Hello guys! I realy want to see some tournament mode in the game, or clan system. I want a game where you don't need to do 300 apm like starcraft, and you can play on tournaments.
Topic here By the way, if you had bothered to search the word "tournament" you would have gotten that thread as a first result. :roll:
So don't play with people that are super competitive? Heck play with people that are drunk. That always makes for an interesting game of, well, anything.
I'm going to try to leverage my community visibility when the game comes around (assuming the amount of free time I have doesn't die) and try some ideas. It sounds very cute but we are building something from nothing.
Is it wrong to already have designed a PA drinking game? 3-4 players, and 6-12 bots (depending on how drunk you want to get). Game is free-for-all, but starts as an agreed upon comp-stomp. Each time a comp dies, everyone takes a drink (I prefer whiskey). After all the comps are dead, you try damn hard to kill one another. Because driving asteroids around a solar system is best done when you can't see straight.
I want 1 v 1 tournaments, or 2 v 2 but the best is 1 v 1 , maybe this game will be enough good to play on tournaments.
One thing: Make it visible for the audience what every player is doing! By knowing that you can judge players better and root for plavstyles you like (teamgames...)
the game should be fun WHEN it's competitive seriously - look at SupCom and the knowledge, time, effort required to be competitive, that's not good game design it should be fun even when you lose - in so much as you cant take solace in successes you did have even if you didn't succeed in winning SC accomplishes this by having fewer and more impactful abilities. TA accomplished this by having longer more dynamic battles.
I'm not sure what's not fun about competitive supcom. The game is inherently about optimizing and maximizing your production. The competitive scene is just a more extreme version of the base gameplay. Games like Starcraft don't know what they want to be when they grow up, so casual play is significantly different from competitive.

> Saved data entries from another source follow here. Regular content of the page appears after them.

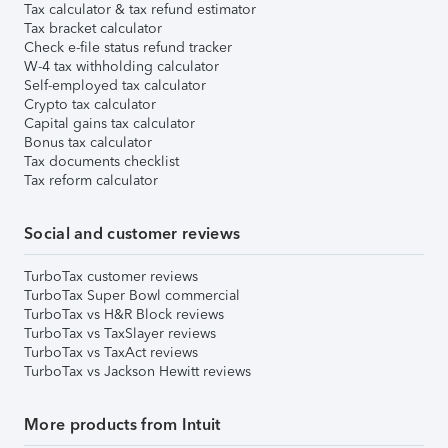
Tax calculator & tax refund estimator
Tax bracket calculator
Check e-file status refund tracker
W-4 tax withholding calculator
Self-employed tax calculator
Crypto tax calculator
Capital gains tax calculator
Bonus tax calculator
Tax documents checklist
Tax reform calculator
Social and customer reviews
TurboTax customer reviews
TurboTax Super Bowl commercial
TurboTax vs H&R Block reviews
TurboTax vs TaxSlayer reviews
TurboTax vs TaxAct reviews
TurboTax vs Jackson Hewitt reviews
More products from Intuit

Another very important thing is the readability of the game. Make it so that a not involved viewer of a stream can tell whats happening and you nearly got the edge. As in bigger units== beter units bigger bullets == better bullets So no one that just wnats to watch a game needs to learn all stats to even understand a bit of the game.
It's not quite that simple, being tournament oriented changes the game design, and I find games designed like that aren't as much fun. I find Halo probably got it right, where the tourneyfriends get their own special ruleset.